As we can observe, millennials are less interested in buying a car, certainly in large urban centres like Montreal, which accelerates change. Conversely, we have seen the birth of a keen interest from emerging countries, who have more means and wish to live their American Dream and buy a car. “There is a sort of dichotomy,” explains Nathalie Prince. “You’d believe there are too many brands and the market is saturated, but it’s not really the case as we can see from the emerging countries who are entering the market.” For example, Gac Motors, which appeared at the beginning of the 2000s, had a highly successful introduction on the market.
Portrait of transportation in the Estrie region
Nathalie Prince, Shebrooke Innopole, with Julie Éthier, Développement économique de l’agglomération de Longueuil, Joël Bourque, Développement économique La Pocatière, Patrick St-Laurent, Développement industriel Granby et région, Alexandre Cusson, Ville de Drummondville and François Vaillancourt, Ville de St-Jean-sur-Richelieu
In Quebec, Estrie is a major player in the transportation industry with 117 businesses and almost 10 000 jobs. In Québec, the industry of motorized recreational vehicles counts 110 businesses and more than 5 100 direct jobs; 61 % of them are in Estrie.

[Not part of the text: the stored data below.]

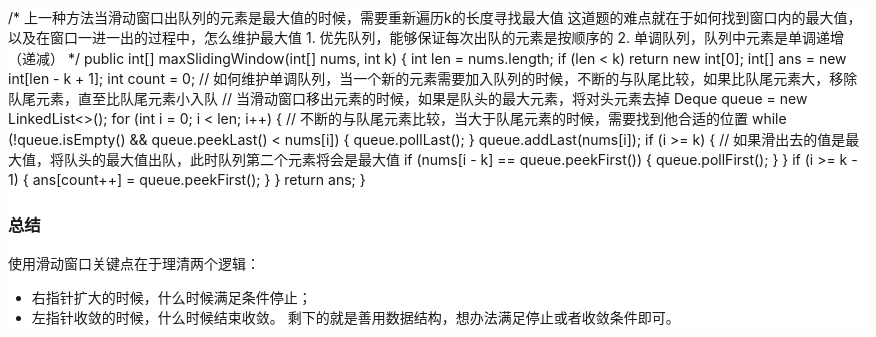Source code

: /*
    上一种方法当滑动窗口出队列的元素是最大值的时候，需要重新遍历k的长度寻找最大值
    这道题的难点就在于如何找到窗口内的最大值，以及在窗口一进一出的过程中，怎么维护最大值
    1. 优先队列，能够保证每次出队的元素是按顺序的
    2. 单调队列，队列中元素是单调递增（递减）
     */
    public int[] maxSlidingWindow(int[] nums, int k) {
        int len = nums.length;
        if (len < k) return new int[0];
        int[] ans = new int[len - k + 1];
        int count = 0;
        // 如何维护单调队列，当一个新的元素需要加入队列的时候，不断的与队尾比较，如果比队尾元素大，移除队尾元素，直至比队尾元素小入队
        // 当滑动窗口移出元素的时候，如果是队头的最大元素，将对头元素去掉
        Deque<Integer> queue = new LinkedList<>();
        for (int i = 0; i < len; i++) {
            // 不断的与队尾元素比较，当大于队尾元素的时候，需要找到他合适的位置
            while (!queue.isEmpty() && queue.peekLast() < nums[i]) {
                queue.pollLast();
            }
            queue.addLast(nums[i]);
            if (i >= k) {
                // 如果滑出去的值是最大值，将队头的最大值出队，此时队列第二个元素将会是最大值
                if (nums[i - k] == queue.peekFirst()) {
                    queue.pollFirst();
                }
            }
            if (i >= k - 1) {
                ans[count++] = queue.peekFirst();
            }
        }
        return ans;
    }

### 总结
使用滑动窗口关键点在于理清两个逻辑：
+ 右指针扩大的时候，什么时候满足条件停止；
+ 左指针收敛的时候，什么时候结束收敛。
剩下的就是善用数据结构，想办法满足停止或者收敛条件即可。
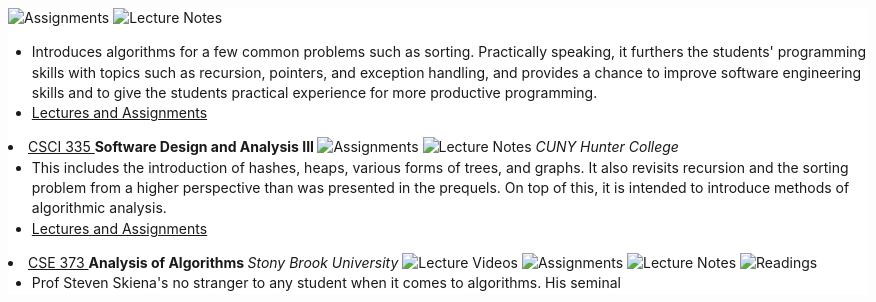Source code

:   </em>
  <img alt="Assignments" height="20" src="https://assets-cdn.github.com/images/icons/emoji/unicode/1f4bb.png" title="Assignments" width="20"/>
  <img alt="Lecture Notes" height="20" src="https://assets-cdn.github.com/images/icons/emoji/unicode/1f4dd.png" title="Lecture Notes" width="20"/>
  <ul>
   <li>
    Introduces algorithms for a few common problems such as sorting. Practically speaking, it furthers the students' programming skills with topics such as recursion, pointers, and exception handling, and provides a chance to improve software engineering skills and to give the students practical experience for more productive programming.
   </li>
   <li>
    <a href="http://compsci.hunter.cuny.edu/~sweiss/course_materials/csci235/csci235_f14.php">
     Lectures and Assignments
    </a>
   </li>
  </ul>
 </li>
 <li>
  <a href="http://compsci.hunter.cuny.edu/~sweiss/courses/csci335.php">
   CSCI 335
  </a>
  <strong>
   Software Design and Analysis III
  </strong>
  <img alt="Assignments" height="20" src="https://assets-cdn.github.com/images/icons/emoji/unicode/1f4bb.png" title="Assignments" width="20"/>
  <img alt="Lecture Notes" height="20" src="https://assets-cdn.github.com/images/icons/emoji/unicode/1f4dd.png" title="Lecture Notes" width="20"/>
  <em>
   CUNY Hunter College
  </em>
  <ul>
   <li>
    This includes the introduction of hashes, heaps, various forms of trees, and graphs. It also revisits recursion and the sorting problem from a higher perspective than was presented in the prequels. On top of this, it is intended to introduce methods of algorithmic analysis.
   </li>
   <li>
    <a href="http://compsci.hunter.cuny.edu/~sweiss/course_materials/csci335/csci335_s14.php">
     Lectures and Assignments
    </a>
   </li>
  </ul>
 </li>
 <li>
  <a href="http://www3.cs.stonybrook.edu/~skiena/373/">
   CSE 373
  </a>
  <strong>
   Analysis of Algorithms
  </strong>
  <em>
   Stony Brook University
  </em>
  <img alt="Lecture Videos" height="20" src="https://assets-cdn.github.com/images/icons/emoji/unicode/1f4f9.png" title="Lecture Videos" width="20"/>
  <img alt="Assignments" height="20" src="https://assets-cdn.github.com/images/icons/emoji/unicode/1f4bb.png" title="Assignments" width="20"/>
  <img alt="Lecture Notes" height="20" src="https://assets-cdn.github.com/images/icons/emoji/unicode/1f4dd.png" title="Lecture Notes" width="20"/>
  <img alt="Readings" height="20" src="https://assets-cdn.github.com/images/icons/emoji/unicode/1f4da.png" title="Readings" width="20"/>
  <ul>
   <li>
    Prof Steven Skiena's no stranger to any student when it comes to algorithms. His seminal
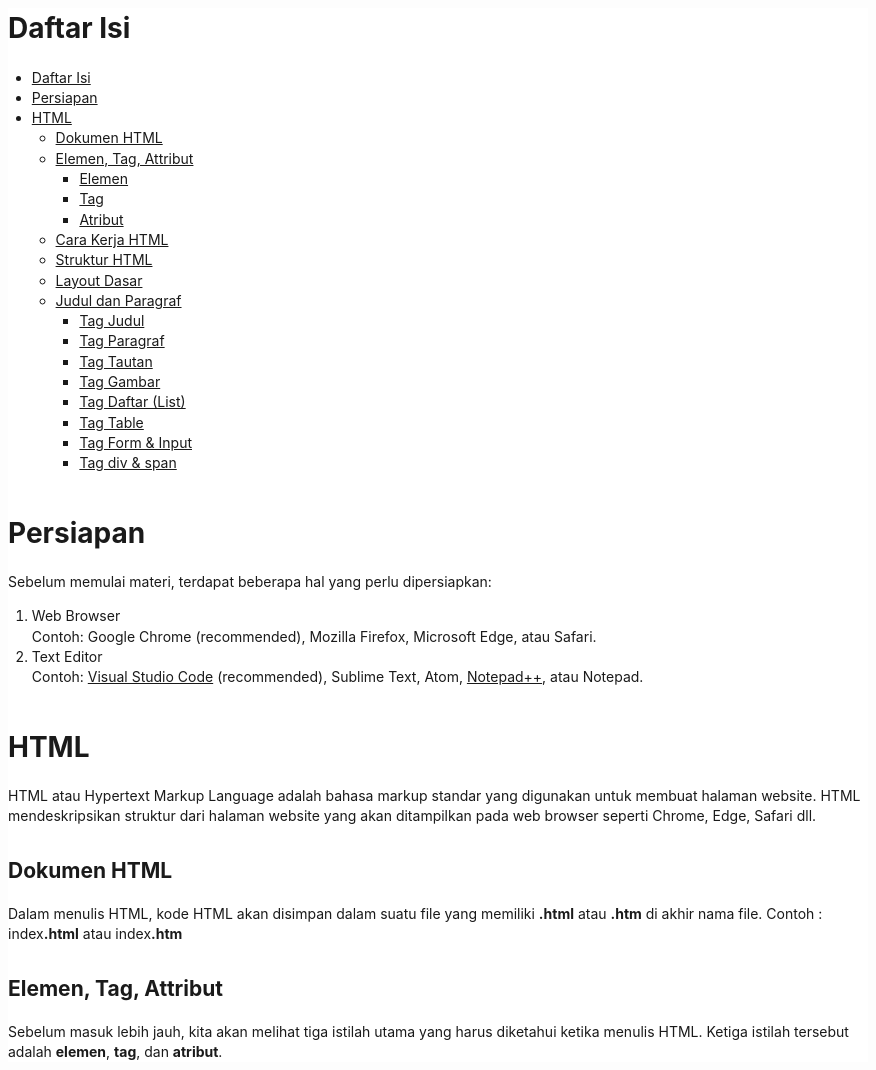 # Daftar Isi

- [Daftar Isi](#daftar-isi)
- [Persiapan](#persiapan)
- [HTML](#html)
  - [Dokumen HTML](#dokumen-html)
  - [Elemen, Tag, Attribut](#elemen-tag-attribut)
    - [Elemen](#elemen)
    - [Tag](#tag)
    - [Atribut](#atribut)
  - [Cara Kerja HTML](#cara-kerja-html)
  - [Struktur HTML](#struktur-html)
  - [Layout Dasar](#layout-dasar)
  - [Judul dan Paragraf](#judul-dan-paragraf)
    - [Tag Judul](#tag-judul)
    - [Tag Paragraf](#tag-paragraf)
    - [Tag Tautan](#tag-tautan)
    - [Tag Gambar](#tag-gambar)
    - [Tag Daftar (List)](#tag-daftar-list)
    - [Tag Table](#tag-table)
    - [Tag Form & Input](#tag-form--input)
    - [Tag div & span](#tag-div--span)

# Persiapan

Sebelum memulai materi, terdapat beberapa hal yang perlu dipersiapkan:

1. Web Browser <br/>
   Contoh: Google Chrome (recommended), Mozilla Firefox, Microsoft Edge, atau Safari.
2. Text Editor <br/>
   Contoh: [Visual Studio Code](https://code.visualstudio.com/download) (recommended), Sublime Text, Atom, [Notepad++](https://notepad-plus-plus.org/downloads/v8.4.5/), atau Notepad.

# HTML

HTML atau Hypertext Markup Language adalah bahasa markup standar yang digunakan untuk membuat halaman website. HTML mendeskripsikan struktur dari halaman website yang akan ditampilkan pada web browser seperti Chrome, Edge, Safari dll.

## Dokumen HTML

Dalam menulis HTML, kode HTML akan disimpan dalam suatu file yang memiliki **.html** atau **.htm** di akhir nama file. Contoh : index<strong>.html</strong> atau index<strong>.htm</strong>

## Elemen, Tag, Attribut

Sebelum masuk lebih jauh, kita akan melihat tiga istilah utama yang harus diketahui ketika menulis HTML. Ketiga istilah tersebut adalah **elemen**, **tag**, dan **atribut**.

Of course, the presence of BRP – Bombardier Recreative Products explains this concentration of the jobs in the region. The multinational, leader of its industry, employs 8 700 people, 2500 of them are in Québec (2 200 in Estrie). The head offices are in Estrie, along with one plant, a center of design and innovation, a regional office, and its Center of Advanced Technologies. Numerous subcontractors complete their supply chain with this company, such as Métosak, Exo-S and many others.
In the car industry, he region stands out mainly in the sector of sealing, with many important tiers 1 like: Waterville TG, Cooper Standard and tiers 2 such as M.I. Intégration, FSM Canada, ACP Canada, Milan Conception, Atelier CFM and SECM – GT. Moreover, the Estrie Region counts businesses that are suppliers to many clients with other componants, like Verbom who is a supplier of Tesla and BMW with its thermoformed aluminium parts . There is also companies in the public transportation sector such as Merkur and Composite BHS who produce parts for metro wagons. TLD Canada, a French company is specialized in the conception and production of aiport equipements and other subcontractors like Dalkotech andAteliers B.G. are also operating in the field of terrestrial transportation.
Estrie Region is an important player in the transportation electrification, especially in the field of off-road vehicles. Besides TLD and BRP who work on the electric products development, the region benefits from the presence of Motrec, an important electrical vehicles manufacturer.
Numerous research centers support the development of this sector: Centre de technologie avancée – BRP – Université de Sherbrooke, the GAUS, the laboratoire intelligence véhiculaire – LIV, to name a few.